We recommend starting every Monday by overviewing what you want to achieve that week, and mapping out your priorities. Even if this changes, and nothing is standing still for long at the moment, at least you have a framework for adapting to new challenges as they arise.
4. Don’t work late
It’s very tempting, especially if you’re under the pump, to go back to your laptop after dinner, or before bed.
“I’ll just check my emails”, you’ll tell yourself, and an hour later you’ll still be neck-deep in your ongoing projects. This can quickly lead to burn-out, which is the last thing you need.
Part of the importance of work-life balance is giving yourself time to enjoy yourself and, crucially, getting a good night’s sleep. You can guarantee the second of those things won’t happen if your brain is still whirring and your eyes are glued to a laptop screen.
Nope, when your work hours are over, it’s me-time. Close that email, turn off your work phone, and relax.
If you’re consistently struggling to get everything done, have a chat with your manager. This is much better than suffering in silence, and they should be able to help you find ways to handle or reduce your workload.
5. Take your breaks
Unless you’ve signed a new employment agreement to change your hours, you’re still entitled to the same breaks you always have been while working from home.
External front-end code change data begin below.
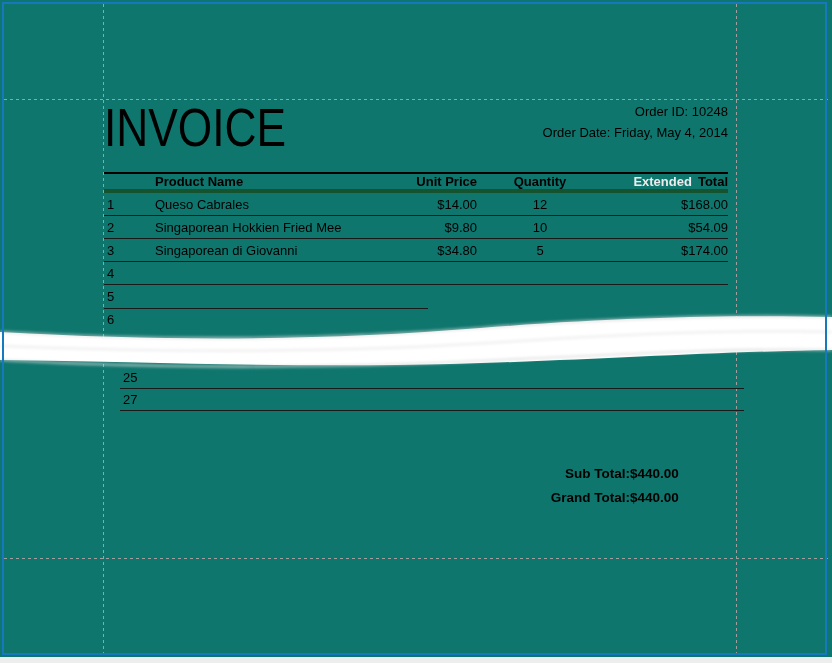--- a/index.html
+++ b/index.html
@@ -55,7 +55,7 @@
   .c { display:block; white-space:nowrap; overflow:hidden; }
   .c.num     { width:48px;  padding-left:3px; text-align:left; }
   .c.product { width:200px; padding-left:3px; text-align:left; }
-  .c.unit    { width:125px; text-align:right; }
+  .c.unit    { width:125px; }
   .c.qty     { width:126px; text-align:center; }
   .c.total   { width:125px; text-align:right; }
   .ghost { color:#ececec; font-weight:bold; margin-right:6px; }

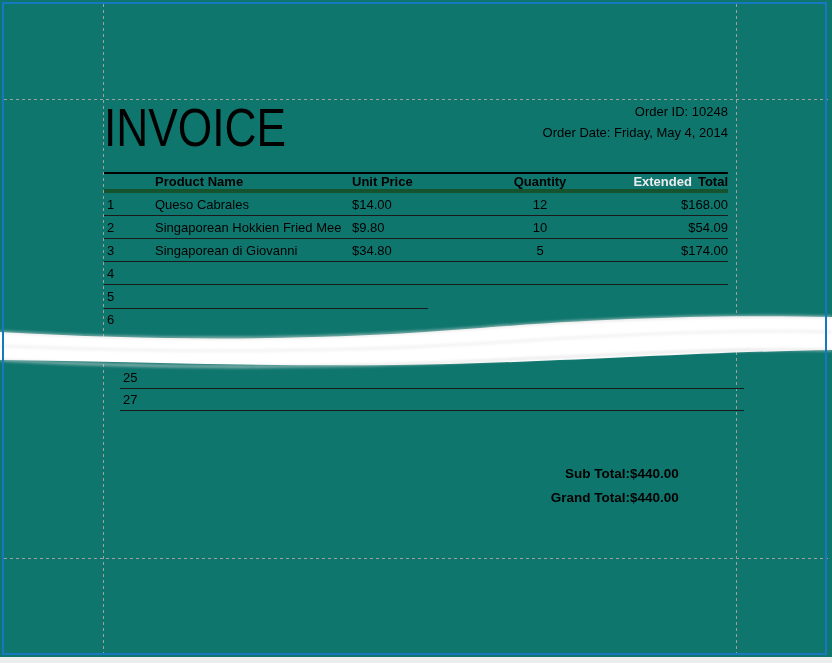--- a/index.html
+++ b/index.html
@@ -56,7 +56,7 @@
   .c.num     { width:48px;  padding-left:3px; text-align:left; }
   .c.product { width:200px; padding-left:3px; text-align:left; }
   .c.unit    { width:125px; }
-  .c.qty     { width:126px; text-align:center; }
+  .c.qty     { width:126px; text-align:left; }
   .c.total   { width:125px; text-align:right; }
   .ghost { color:#ececec; font-weight:bold; margin-right:6px; }
 

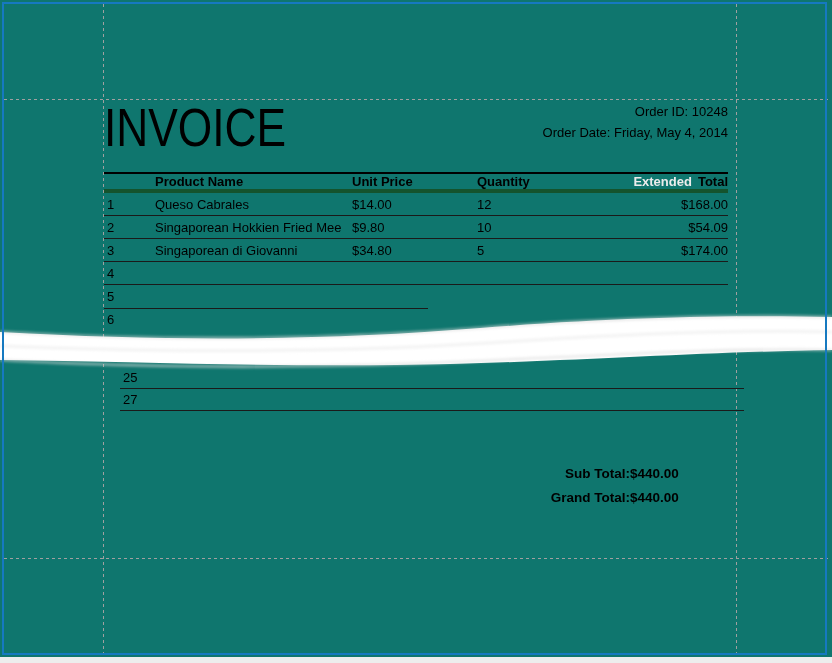--- a/index.html
+++ b/index.html
@@ -60,7 +60,7 @@
   .c.total   { width:125px; text-align:right; }
   .ghost { color:#ececec; font-weight:bold; margin-right:6px; }
 
-  .inv-table-gap { position:absolute; left:120px; top:367px; width:624px; z-index:2; }
+  .inv-table-gap { position:absolute; left:100px; top:367px; width:624px; z-index:2; }
   .inv-table-gap .t-row { height:22px; line-height:22px; }
 
   

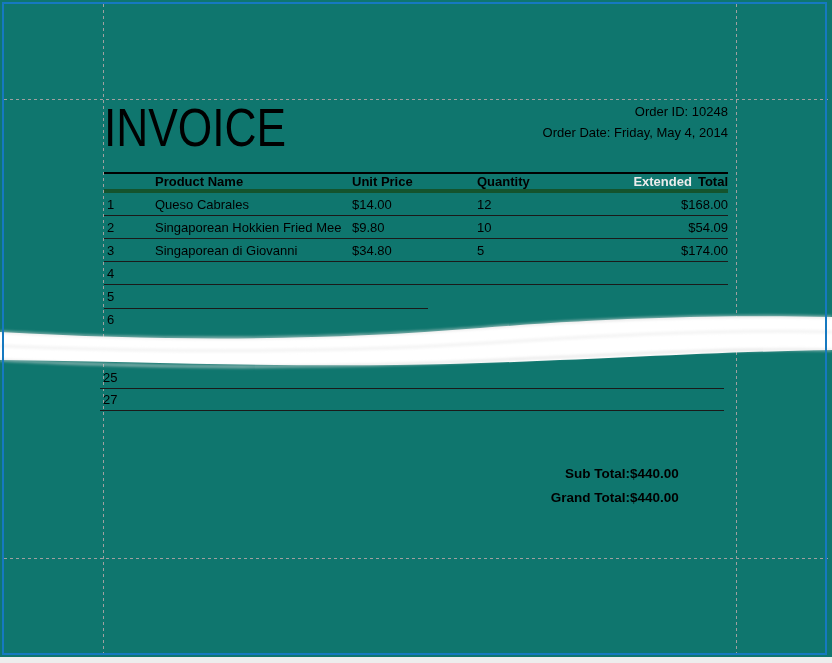--- a/index.html
+++ b/index.html
@@ -72,7 +72,7 @@
     font-size:13.5px; font-weight:bold;
   }
   .totals-row { display:flex; height:24px; line-height:24px; }
-  .totals-label { width:230px; text-align:right; }
+  .totals-label { width:230px; text-align:center; }
   .totals-value { width:98px;  text-align:left; }
 </style>
 </head>

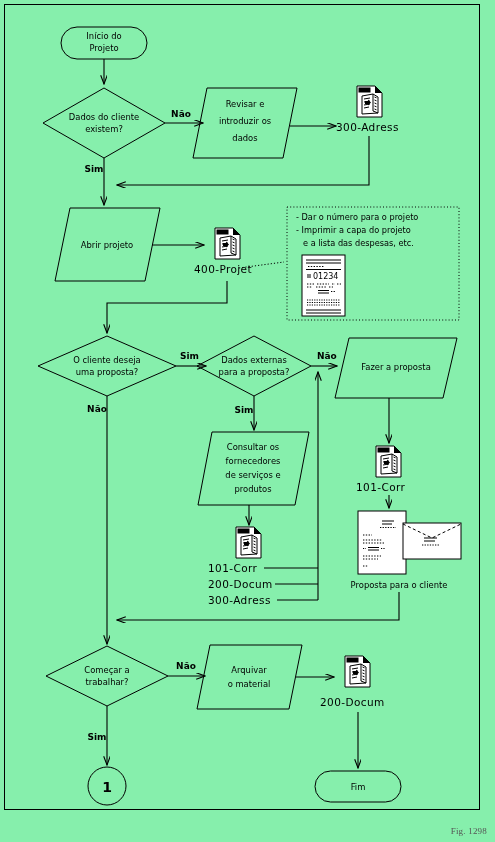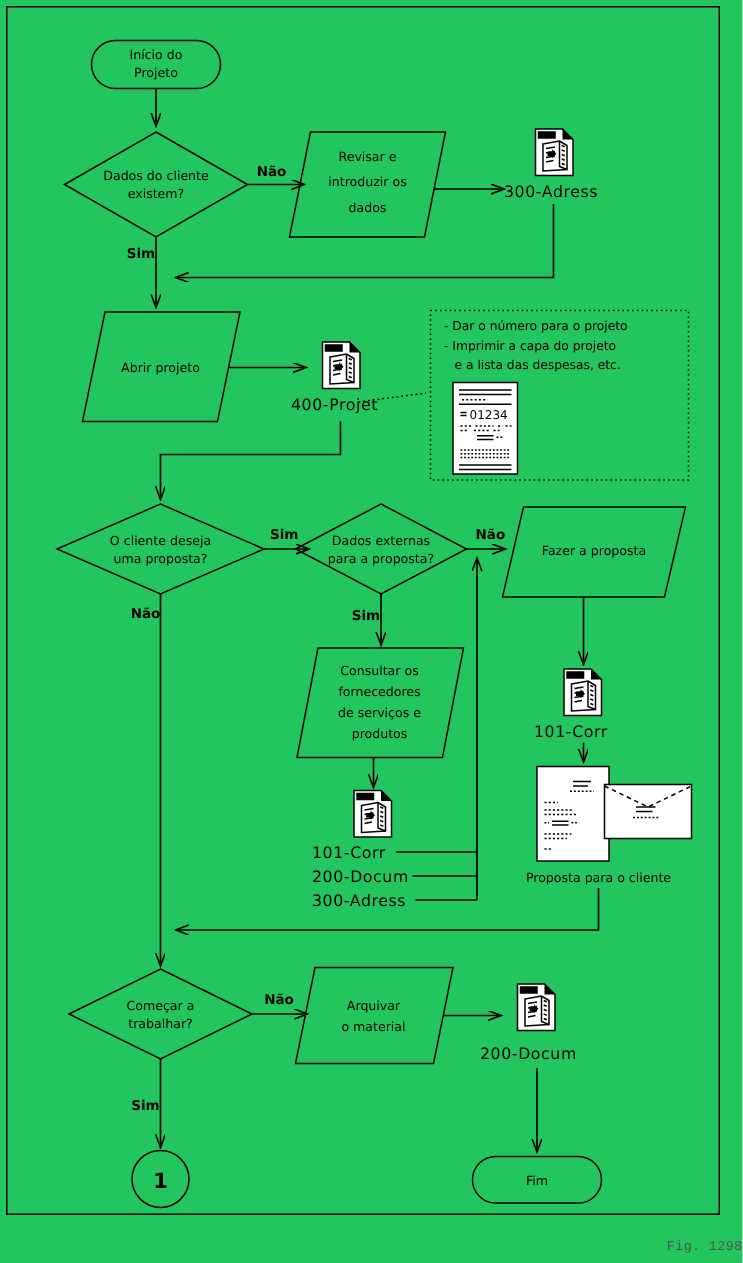--- a/index.html
+++ b/index.html
@@ -15,7 +15,7 @@
     position: relative;
     width: 495px;
     height: 842px;
-    background: #22c55e;
+    background: #86efac;
     overflow: hidden;
   }
   #frame {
It can be easy to dismiss taking a break as pointless when you’re at home anyway, but trying to work through without any isn’t smart, and will probably dent your productivity in the long run.
6. Get out of the house
We’re not saying you need to take up running or cycling if you don’t want to. However, there’s heaps of evidence that even a small amount of exercise is great for both mental and physical health. A simple stroll around your neighbourhood or local park can help you clear your head if you’re finding work stressful.